[Stored items]
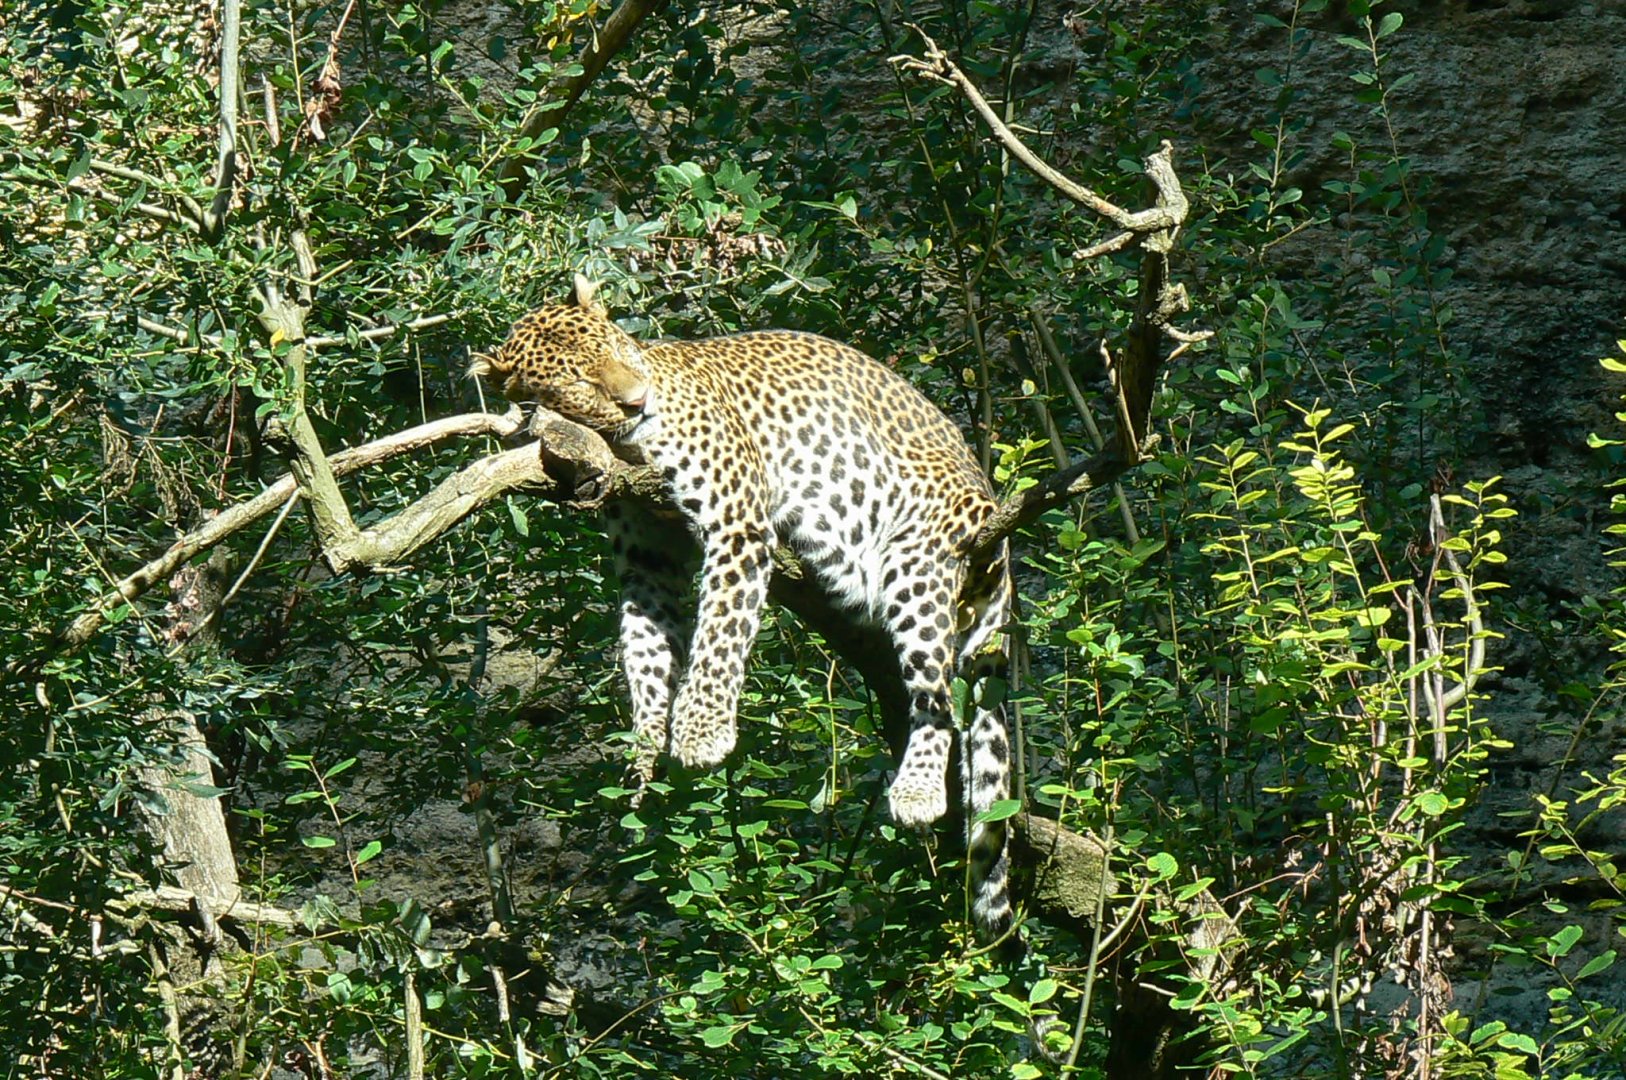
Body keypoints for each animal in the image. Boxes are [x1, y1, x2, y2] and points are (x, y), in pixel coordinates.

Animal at [474, 275, 1015, 939]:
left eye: (618, 349)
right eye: (577, 382)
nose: (637, 402)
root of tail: (992, 511)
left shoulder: (736, 521)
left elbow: (719, 635)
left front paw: (701, 732)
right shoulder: (646, 563)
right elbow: (646, 656)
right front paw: (644, 749)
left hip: (919, 560)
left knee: (938, 696)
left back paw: (917, 790)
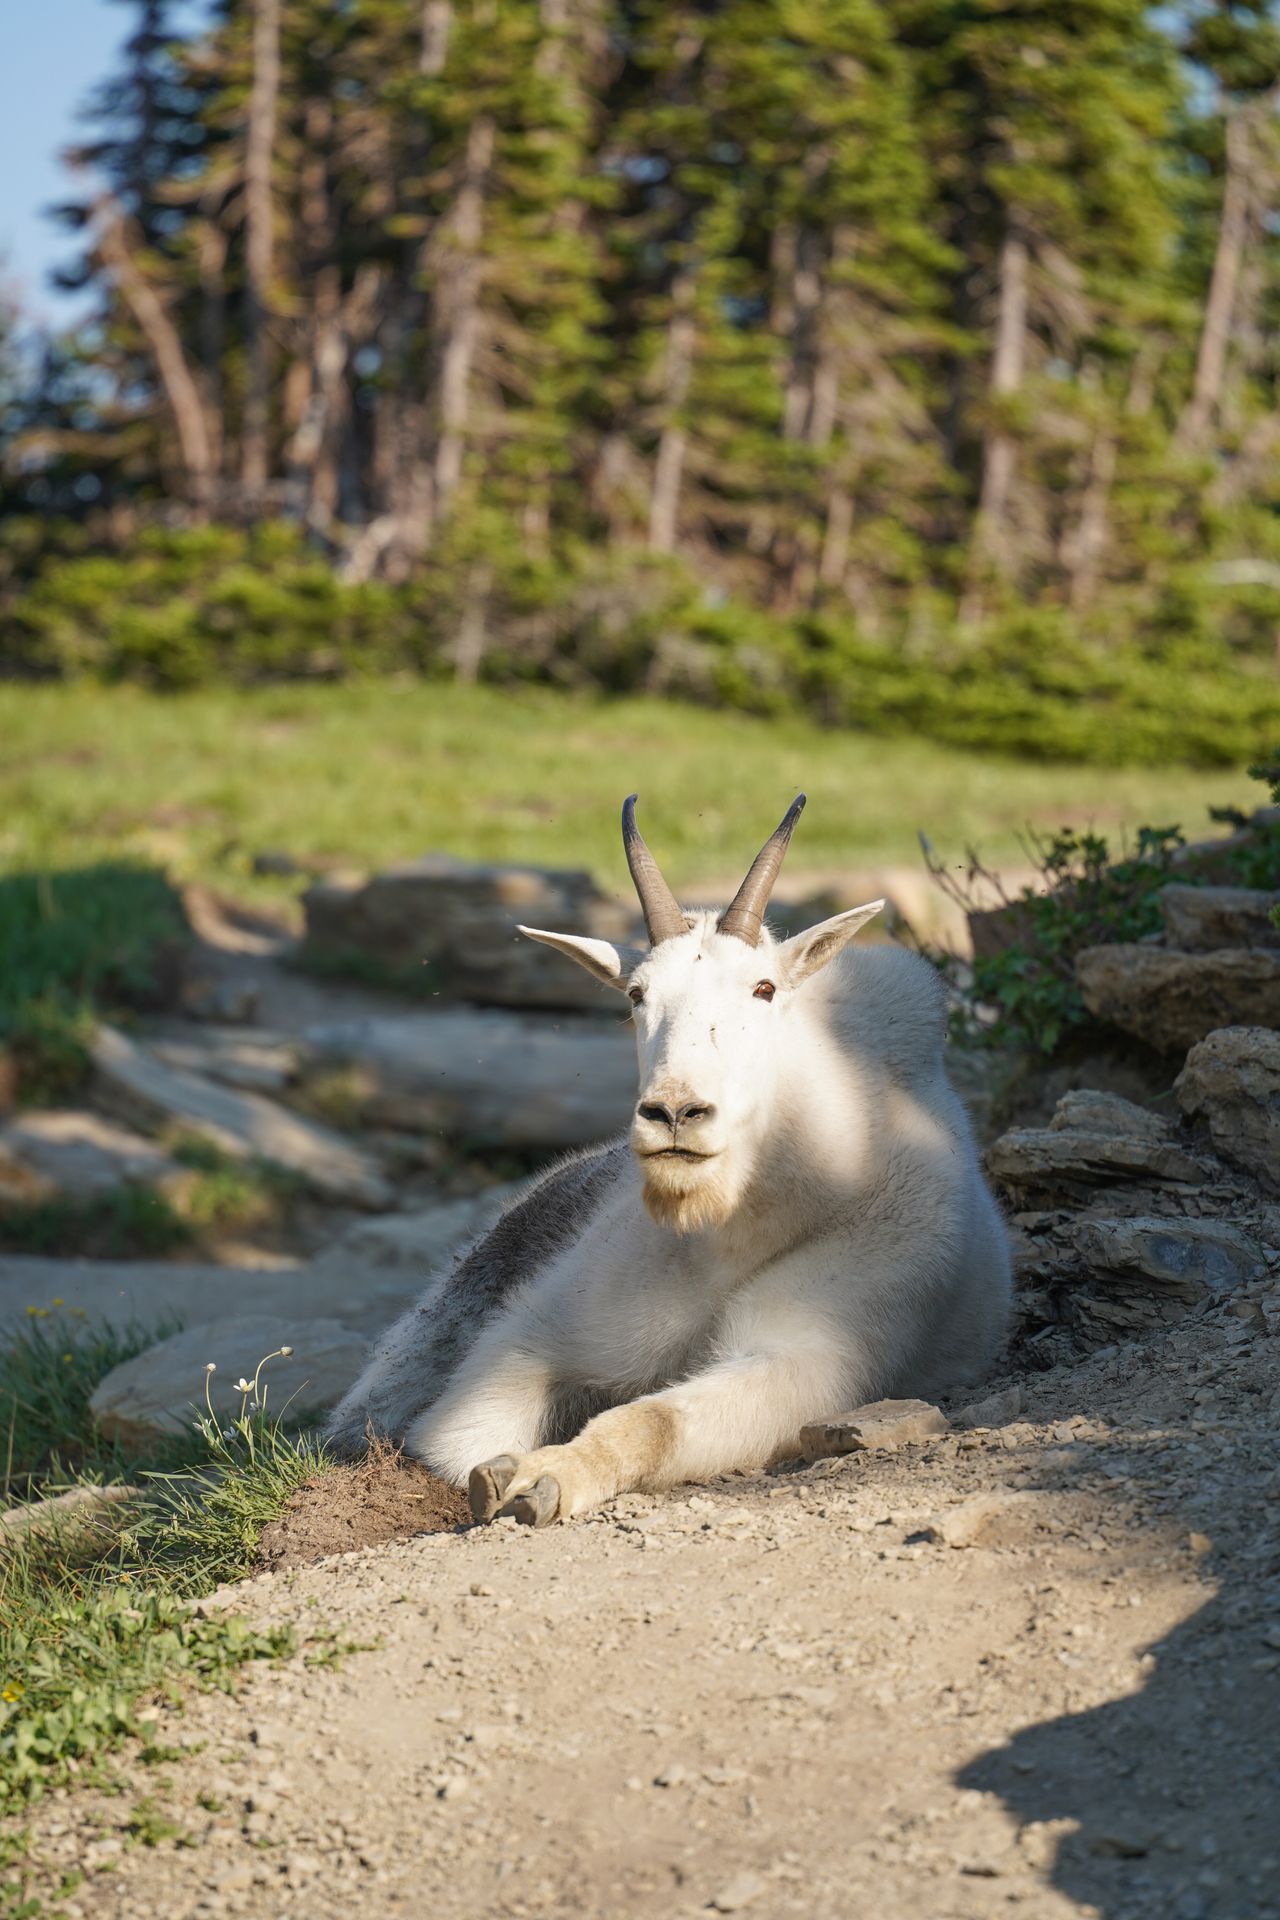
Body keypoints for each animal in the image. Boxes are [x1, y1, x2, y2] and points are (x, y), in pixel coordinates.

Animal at [326, 795, 1011, 1526]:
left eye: (764, 988)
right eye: (636, 995)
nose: (675, 1115)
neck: (735, 1227)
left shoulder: (818, 1355)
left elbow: (655, 1420)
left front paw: (545, 1477)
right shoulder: (535, 1339)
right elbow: (451, 1449)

### REQUIRED WORK
Would you please write out the entries in full, exactly as they read, but without pictures?

### ANSWER FOR THE TASK
Body keypoints for each animal in the image. Boxes are [x1, y1, x2, y2] and points are (x, y), in pixel coordinates.

Animal at [474, 275, 1015, 939]:
left eye: (618, 349)
right eye: (577, 382)
nose: (637, 402)
root of tail: (992, 511)
left shoulder: (736, 521)
left elbow: (719, 635)
left front paw: (701, 732)
right shoulder: (646, 563)
right elbow: (646, 656)
right front paw: (644, 749)
left hip: (919, 560)
left knee: (938, 696)
left back paw: (917, 790)
Body keypoints for each animal in the image. Boxes are [x1, y1, x2, y2] and points are (x, y), in pixel coordinates.

Animal at [326, 795, 1011, 1526]:
left eye: (764, 988)
right eye: (636, 995)
nose: (675, 1115)
neck: (735, 1227)
left shoulder: (818, 1355)
left elbow: (655, 1420)
left front paw: (545, 1477)
right shoulder: (535, 1339)
right elbow: (451, 1449)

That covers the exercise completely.